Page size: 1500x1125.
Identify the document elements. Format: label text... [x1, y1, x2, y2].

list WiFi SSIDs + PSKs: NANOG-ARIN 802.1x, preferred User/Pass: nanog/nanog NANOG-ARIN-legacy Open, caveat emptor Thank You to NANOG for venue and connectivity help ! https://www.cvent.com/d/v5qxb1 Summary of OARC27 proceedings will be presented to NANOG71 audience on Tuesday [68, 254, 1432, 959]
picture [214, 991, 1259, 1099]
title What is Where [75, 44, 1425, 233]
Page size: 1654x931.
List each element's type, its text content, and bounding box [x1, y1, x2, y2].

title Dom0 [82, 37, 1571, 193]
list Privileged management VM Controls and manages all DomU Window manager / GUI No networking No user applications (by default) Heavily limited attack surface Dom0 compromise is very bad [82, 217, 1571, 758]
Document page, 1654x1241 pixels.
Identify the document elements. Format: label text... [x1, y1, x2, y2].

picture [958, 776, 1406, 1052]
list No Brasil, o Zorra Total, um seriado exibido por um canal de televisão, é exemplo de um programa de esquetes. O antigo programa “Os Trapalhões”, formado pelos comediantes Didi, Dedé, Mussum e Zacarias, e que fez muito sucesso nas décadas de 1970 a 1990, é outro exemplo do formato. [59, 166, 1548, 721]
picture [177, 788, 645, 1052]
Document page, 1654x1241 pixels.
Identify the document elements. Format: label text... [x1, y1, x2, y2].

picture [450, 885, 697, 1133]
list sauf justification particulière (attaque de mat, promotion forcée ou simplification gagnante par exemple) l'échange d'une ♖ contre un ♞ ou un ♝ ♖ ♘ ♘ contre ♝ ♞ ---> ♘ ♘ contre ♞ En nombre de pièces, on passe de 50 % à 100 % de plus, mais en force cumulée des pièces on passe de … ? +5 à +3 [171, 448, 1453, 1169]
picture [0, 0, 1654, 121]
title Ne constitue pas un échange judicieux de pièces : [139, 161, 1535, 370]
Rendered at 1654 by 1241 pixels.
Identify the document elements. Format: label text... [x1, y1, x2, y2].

> _Given request_
Write out every line of the material above as a numbered list, one line per item, and leave out the blank lines.

> _Task response_
1. Page size: 1500x1125.
2. Identify the document elements. Format: label text... [x1, y1, x2, y2].
3. list WiFi SSIDs + PSKs: NANOG-ARIN 802.1x, preferred User/Pass: nanog/nanog NANOG-ARIN-legacy Open, caveat emptor Thank You to NANOG for venue and connectivity help ! https://www.cvent.com/d/v5qxb1 Summary of OARC27 proceedings will be presented to NANOG71 audience on Tuesday [68, 254, 1432, 959]
4. picture [214, 991, 1259, 1099]
5. title What is Where [75, 44, 1425, 233]
6. Page size: 1654x931.
7. List each element's type, its text content, and bounding box [x1, y1, x2, y2].
8. title Dom0 [82, 37, 1571, 193]
9. list Privileged management VM Controls and manages all DomU Window manager / GUI No networking No user applications (by default) Heavily limited attack surface Dom0 compromise is very bad [82, 217, 1571, 758]
10. Document page, 1654x1241 pixels.
11. Identify the document elements. Format: label text... [x1, y1, x2, y2].
12. picture [958, 776, 1406, 1052]
13. list No Brasil, o Zorra Total, um seriado exibido por um canal de televisão, é exemplo de um programa de esquetes. O antigo programa “Os Trapalhões”, formado pelos comediantes Didi, Dedé, Mussum e Zacarias, e que fez muito sucesso nas décadas de 1970 a 1990, é outro exemplo do formato. [59, 166, 1548, 721]
14. picture [177, 788, 645, 1052]
15. Document page, 1654x1241 pixels.
16. Identify the document elements. Format: label text... [x1, y1, x2, y2].
17. picture [450, 885, 697, 1133]
18. list sauf justification particulière (attaque de mat, promotion forcée ou simplification gagnante par exemple) l'échange d'une ♖ contre un ♞ ou un ♝ ♖ ♘ ♘ contre ♝ ♞ ---> ♘ ♘ contre ♞ En nombre de pièces, on passe de 50 % à 100 % de plus, mais en force cumulée des pièces on passe de … ? +5 à +3 [171, 448, 1453, 1169]
19. picture [0, 0, 1654, 121]
20. title Ne constitue pas un échange judicieux de pièces : [139, 161, 1535, 370]
21. Rendered at 1654 by 1241 pixels.
22. Identify the document elements. Format: label text... [x1, y1, x2, y2].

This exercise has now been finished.